Need a system for handing one’s keys around that protects end users from the horrifying sight of actual keys or actual strong hashes of keys.
But at the same time the system has to not say, "I can’t deliver your message to that person because an invisible gnotzaframmit that I won’t describe to you seems to be unavailable to me in the flabogrommit."
It seems like the clever bit of CT is the insight that some actions, like a CA signing a cert, are intended to be public, and so should be forced (via clever crypto) to take place in public. This makes me wonder what other crypto actions should also take place in public, in a way that doesn’t permit hiding them from the world.
Revocation
Software releases
Mapping of email address to public key
Delegation of DNSSEC keys
Of course, globally visible events need to take place at a globally visible time. The most widely available time is GPS time (which is 19 seconds off the commonly used time), and which is available from the seldom connected pps line.
At present, unfortunately, anyone who wants gps time has to do his own soldering and hack his own software. There is a pre soldered device available, but it is hard to get.
Imagine skype as originally designed, (central authority maps public and private keys to user names) plus a key continuity feature, plus the seldom used option of doing a zero knowledge shared passphrase to detect man in the middle.
The possibility that the zero knowledge check could be used would deter powerful adversaries, even if seldom used in practice. The more powerful, the greater the deterrent effect.
It is not totally end to end, central authority can listen in, but the check would limit the amount of listening.
It can be made completely end to end for strong passwords. Assume login is by zero knowledge password protocol, which means that the central authority does not know the end user’s password, for strong passwords.

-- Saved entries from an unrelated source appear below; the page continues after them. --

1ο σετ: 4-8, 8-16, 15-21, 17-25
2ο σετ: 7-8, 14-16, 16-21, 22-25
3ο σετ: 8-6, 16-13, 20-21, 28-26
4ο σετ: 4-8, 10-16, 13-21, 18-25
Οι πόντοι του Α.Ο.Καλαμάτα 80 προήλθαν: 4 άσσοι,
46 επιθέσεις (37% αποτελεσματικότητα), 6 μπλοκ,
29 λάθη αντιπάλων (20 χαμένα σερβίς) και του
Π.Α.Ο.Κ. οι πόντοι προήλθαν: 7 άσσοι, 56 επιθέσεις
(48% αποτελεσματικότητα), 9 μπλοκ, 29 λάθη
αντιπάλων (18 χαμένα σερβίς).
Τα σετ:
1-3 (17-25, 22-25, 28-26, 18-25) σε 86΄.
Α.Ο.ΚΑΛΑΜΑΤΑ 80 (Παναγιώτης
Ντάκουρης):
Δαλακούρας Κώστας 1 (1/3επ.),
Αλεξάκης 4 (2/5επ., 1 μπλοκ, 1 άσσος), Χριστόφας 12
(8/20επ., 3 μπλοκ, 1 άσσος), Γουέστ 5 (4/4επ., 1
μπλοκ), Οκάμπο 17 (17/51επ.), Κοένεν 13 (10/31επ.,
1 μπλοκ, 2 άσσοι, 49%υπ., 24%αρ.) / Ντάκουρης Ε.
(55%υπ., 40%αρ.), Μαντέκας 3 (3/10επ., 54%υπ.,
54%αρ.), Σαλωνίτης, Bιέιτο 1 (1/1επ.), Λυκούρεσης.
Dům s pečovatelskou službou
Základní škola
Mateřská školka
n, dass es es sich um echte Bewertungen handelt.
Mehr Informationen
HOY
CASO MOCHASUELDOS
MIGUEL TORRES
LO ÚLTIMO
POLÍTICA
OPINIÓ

The secret key is generated from the strong secret supplied by central authority, plus the password.
When you change your password, you generate a certificate mapping your new public key to your old public key, which certificate makes other people’s key continuity check happy.
If key continuity fails, people get a warning, but they don’t have to click it away, for that just trains people to click it away. They can just continue right on and not pay attention to it.
Or they could use the zero knowledge shared passphrase procedure to detect man in the middle.
So, if non paranoid, and using easy passwords, works like skype used to work. No interception except by central authority, and central authority cannot intercept everyone, or even large numbers of people.
If paranoid and using strong passwords, provides OTR like end to end capability.
Key management is an unsolved problem. In my biased opinion the
best
solution was my Crypto Kong, which received limited takeup.
So, in conclusion, don’t make people manage keys, though that should be an
option for the seriously paranoid.
Instead, autogenerate the keys with zero knowledge passphrase logon.
If he uses a password weak enough to fall to an offline dictionary attack,
this is equivalent to the old skype system, where central authority
manages his keys and he has password logon. If he uses a stronger
password, equivalent to a salted strong passphrase system.